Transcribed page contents
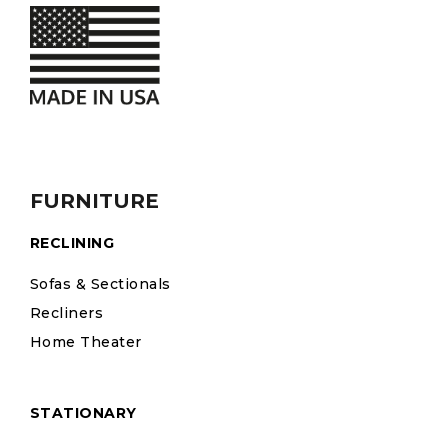
FURNITURE
RECLINING
Sofas & Sectionals
Recliners
Home Theater
STATIONARY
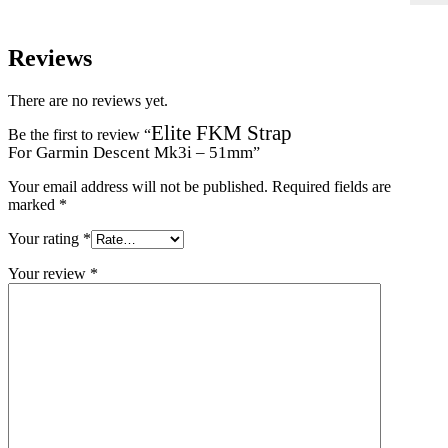
Reviews
There are no reviews yet.
Elite FKM Strap
Be the first to review “
For Garmin Descent Mk3i – 51mm
”
Your email address will not be published.
Required fields are
marked
*
Your rating
*
Your review
*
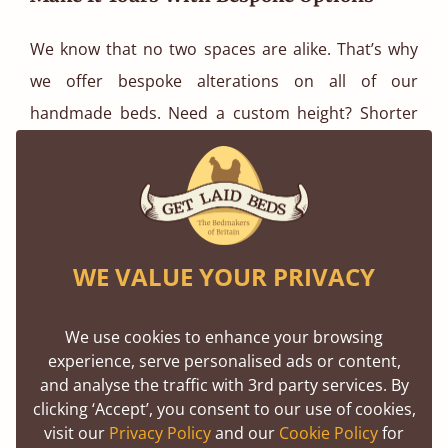
We know that no two spaces are alike. That’s why
we offer bespoke alterations on all of our
handmade beds. Need a custom height? Shorter
legs? A specific size for an awkward alcove? No
problem. Our team is here to make sure your guest
bed fits perfectly both in terms of space and style.
Sustainable Style You Can Feel Good
WE VALUE YOUR PRIVACY
About
We use cookies to enhance your browsing
All of our timber is sustainably sourced from FSC
experience, serve personalised ads or content,
and PEFC certified forests, and we build every bed
and analyse the traffic with 3rd party services. By
with care, precision, and long-lasting quality. When
clicking ‘Accept’, you consent to our use of cookies,
visit our
Privacy Policy
and our
Cookie Policy
for
you buy from Get Laid Beds, you’re not just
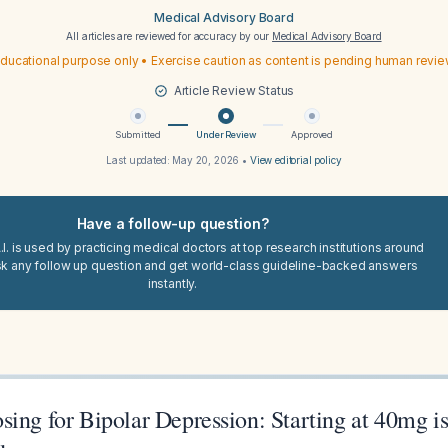
Medical Advisory Board
All articles are reviewed for accuracy by our
Medical Advisory Board
ducational purpose only • Exercise caution as content is pending human revi
Article Review Status
Submitted
Under Review
Approved
Last updated:
May 20, 2026
•
View editorial policy
Have a follow-up question?
I. is used by practicing medical doctors at top research institutions around
sk any follow up question and get world-class guideline-backed answers
instantly.
sing for Bipolar Depression: Starting at 40mg 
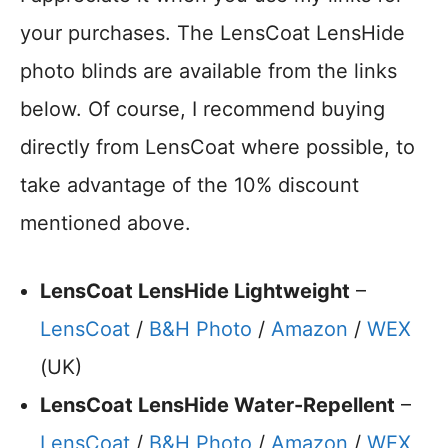
your purchases. The LensCoat LensHide
photo blinds are available from the links
below. Of course, I recommend buying
directly from LensCoat where possible, to
take advantage of the 10% discount
mentioned above.
LensCoat LensHide Lightweight
–
LensCoat
/
B&H Photo
/
Amazon
/
WEX
(UK)
LensCoat LensHide Water-Repellent
–
LensCoat
/
B&H Photo
/
Amazon
/
WEX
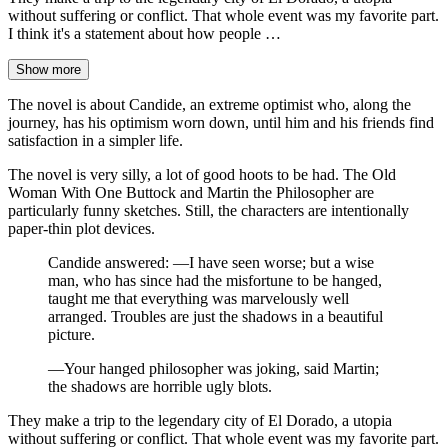
without suffering or conflict. That whole event was my favorite part.
I think it's a statement about how people …
Show more
The novel is about Candide, an extreme optimist who, along the
journey, has his optimism worn down, until him and his friends find
satisfaction in a simpler life.
The novel is very silly, a lot of good hoots to be had. The Old
Woman With One Buttock and Martin the Philosopher are
particularly funny sketches. Still, the characters are intentionally
paper-thin plot devices.
Candide answered: —I have seen worse; but a wise
man, who has since had the misfortune to be hanged,
taught me that everything was marvelously well
arranged. Troubles are just the shadows in a beautiful
picture.
—Your hanged philosopher was joking, said Martin;
the shadows are horrible ugly blots.
They make a trip to the legendary city of El Dorado, a utopia
without suffering or conflict. That whole event was my favorite part.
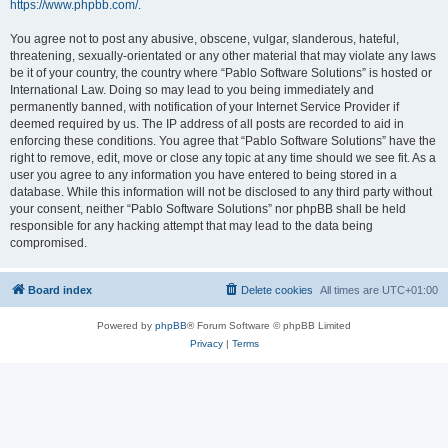
https://www.phpbb.com/
.
You agree not to post any abusive, obscene, vulgar, slanderous, hateful,
threatening, sexually-orientated or any other material that may violate any laws
be it of your country, the country where “Pablo Software Solutions” is hosted or
International Law. Doing so may lead to you being immediately and
permanently banned, with notification of your Internet Service Provider if
deemed required by us. The IP address of all posts are recorded to aid in
enforcing these conditions. You agree that “Pablo Software Solutions” have the
right to remove, edit, move or close any topic at any time should we see fit. As a
user you agree to any information you have entered to being stored in a
database. While this information will not be disclosed to any third party without
your consent, neither “Pablo Software Solutions” nor phpBB shall be held
responsible for any hacking attempt that may lead to the data being
compromised.
Board index
Delete cookies
All times are
UTC+01:00
Powered by
phpBB
® Forum Software © phpBB Limited
Privacy
|
Terms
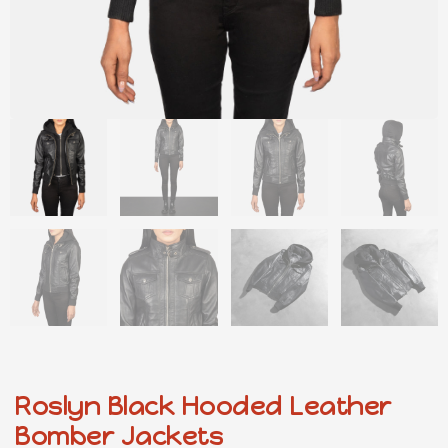
Roslyn Black Hooded Leather
Bomber Jackets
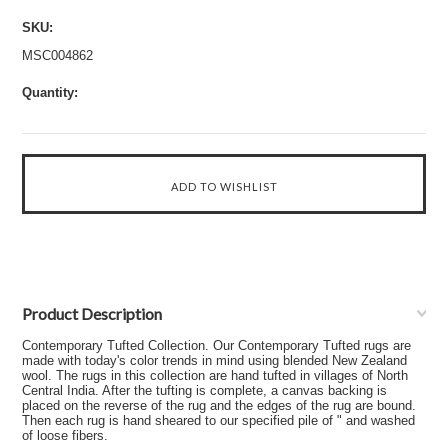
SKU:
MSC004862
Quantity:
Product Description
Contemporary Tufted Collection. Our Contemporary Tufted rugs are
made with today's color trends in mind using blended New Zealand
wool. The rugs in this collection are hand tufted in villages of North
Central India. After the tufting is complete, a canvas backing is
placed on the reverse of the rug and the edges of the rug are bound.
Then each rug is hand sheared to our specified pile of " and washed
of loose fibers.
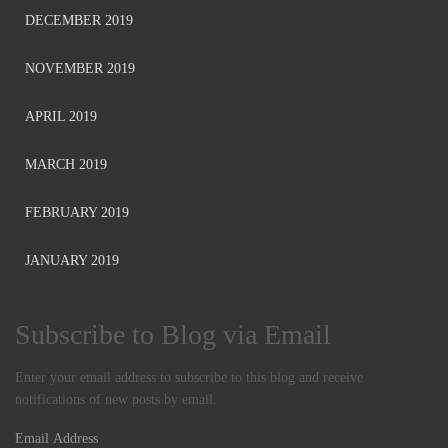
DECEMBER 2019
NOVEMBER 2019
APRIL 2019
MARCH 2019
FEBRUARY 2019
JANUARY 2019
Subscribe to Blog via Email
Enter your email address to subscribe to this blog and receive
notifications of new posts by email.
E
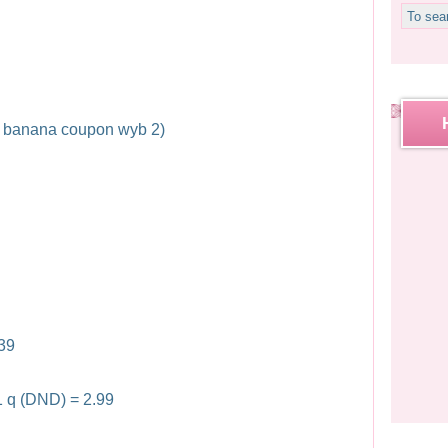
ff banana coupon wyb 2)
.39
1 q (DND) = 2.99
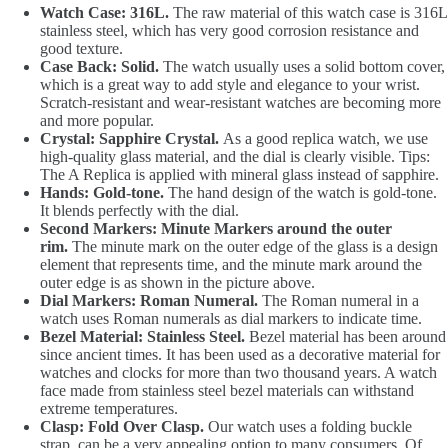
Watch Case: 316L.
The raw material of this watch case is 316L
stainless steel, which has very good corrosion resistance and
good texture.
Case Back: Solid.
The watch usually uses a solid bottom cover,
which is a great way to add style and elegance to your wrist.
Scratch-resistant and wear-resistant watches are becoming more
and more popular.
Crystal: Sapphire Crystal.
As a good replica watch, we use
high-quality glass material, and the dial is clearly visible. Tips:
The A Replica is applied with mineral glass instead of sapphire.
Hands: Gold-tone.
The hand design of the watch is gold-tone.
It blends perfectly with the dial.
Second Markers: Minute Markers around the outer
rim.
The minute mark on the outer edge of the glass is a design
element that represents time, and the minute mark around the
outer edge is as shown in the picture above.
Dial Markers: Roman Numeral.
The Roman numeral in a
watch uses Roman numerals as dial markers to indicate time.
Bezel Material: Stainless Steel.
Bezel material has been around
since ancient times. It has been used as a decorative material for
watches and clocks for more than two thousand years. A watch
face made from stainless steel bezel materials can withstand
extreme temperatures.
Clasp: Fold Over Clasp.
Our watch uses a folding buckle
strap, can be a very appealing option to many consumers. Of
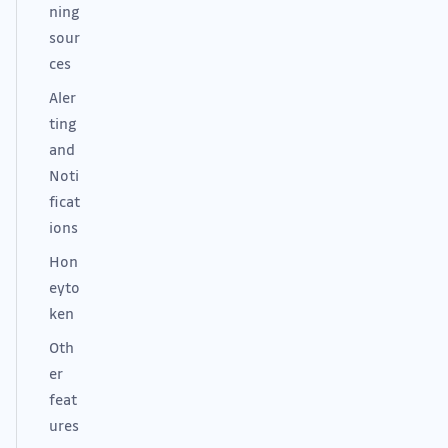
ning
sour
ces
Aler
ting
and
Noti
ficat
ions
Hon
eyto
ken
Oth
er
feat
ures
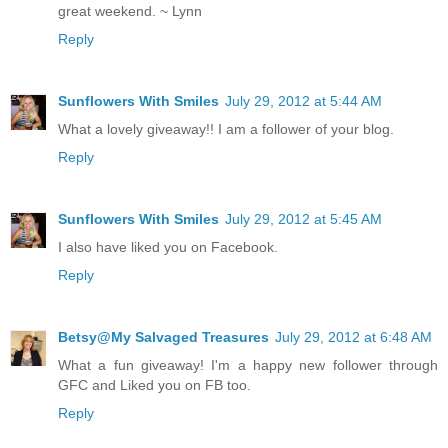
great weekend. ~ Lynn
Reply
Sunflowers With Smiles
July 29, 2012 at 5:44 AM
What a lovely giveaway!! I am a follower of your blog.
Reply
Sunflowers With Smiles
July 29, 2012 at 5:45 AM
I also have liked you on Facebook.
Reply
Betsy@My Salvaged Treasures
July 29, 2012 at 6:48 AM
What a fun giveaway! I'm a happy new follower through
GFC and Liked you on FB too.
Reply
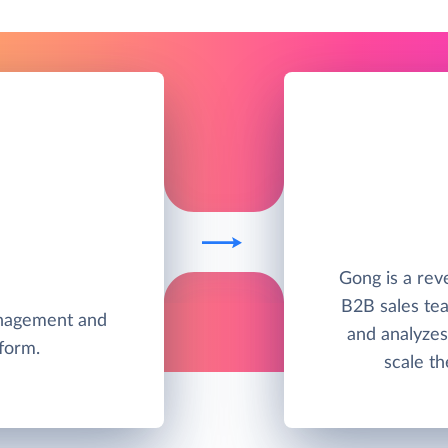
Gong is a rev
B2B sales tea
anagement and
and analyzes 
tform.
scale th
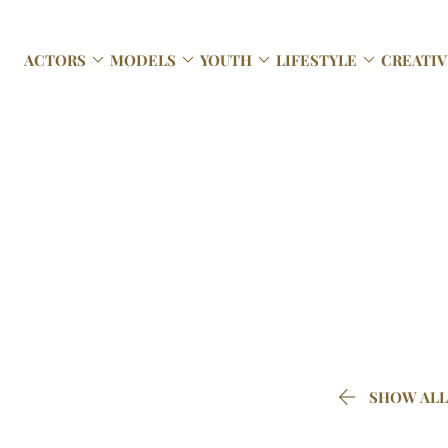




ACTORS
MODELS
YOUTH
LIFESTYLE
CREATIV

SHOW ALL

* [Work instruction]
Your copy should hold the lines from the one with "arranged. Troubles are" up to and including the one with "right to remove, edit, move", exactly as in the data above, and no pictures.

* [Answer to this problem]
arranged. Troubles are just the shadows in a beautiful
picture.
—Your hanged philosopher was joking, said Martin;
the shadows are horrible ugly blots.
They make a trip to the legendary city of El Dorado, a utopia
without suffering or conflict. That whole event was my favorite part.
https://www.phpbb.com/
.
You agree not to post any abusive, obscene, vulgar, slanderous, hateful,
threatening, sexually-orientated or any other material that may violate any laws
be it of your country, the country where “Pablo Software Solutions” is hosted or
International Law. Doing so may lead to you being immediately and
permanently banned, with notification of your Internet Service Provider if
deemed required by us. The IP address of all posts are recorded to aid in
enforcing these conditions. You agree that “Pablo Software Solutions” have the
right to remove, edit, move or close any topic at any time should we see fit. As a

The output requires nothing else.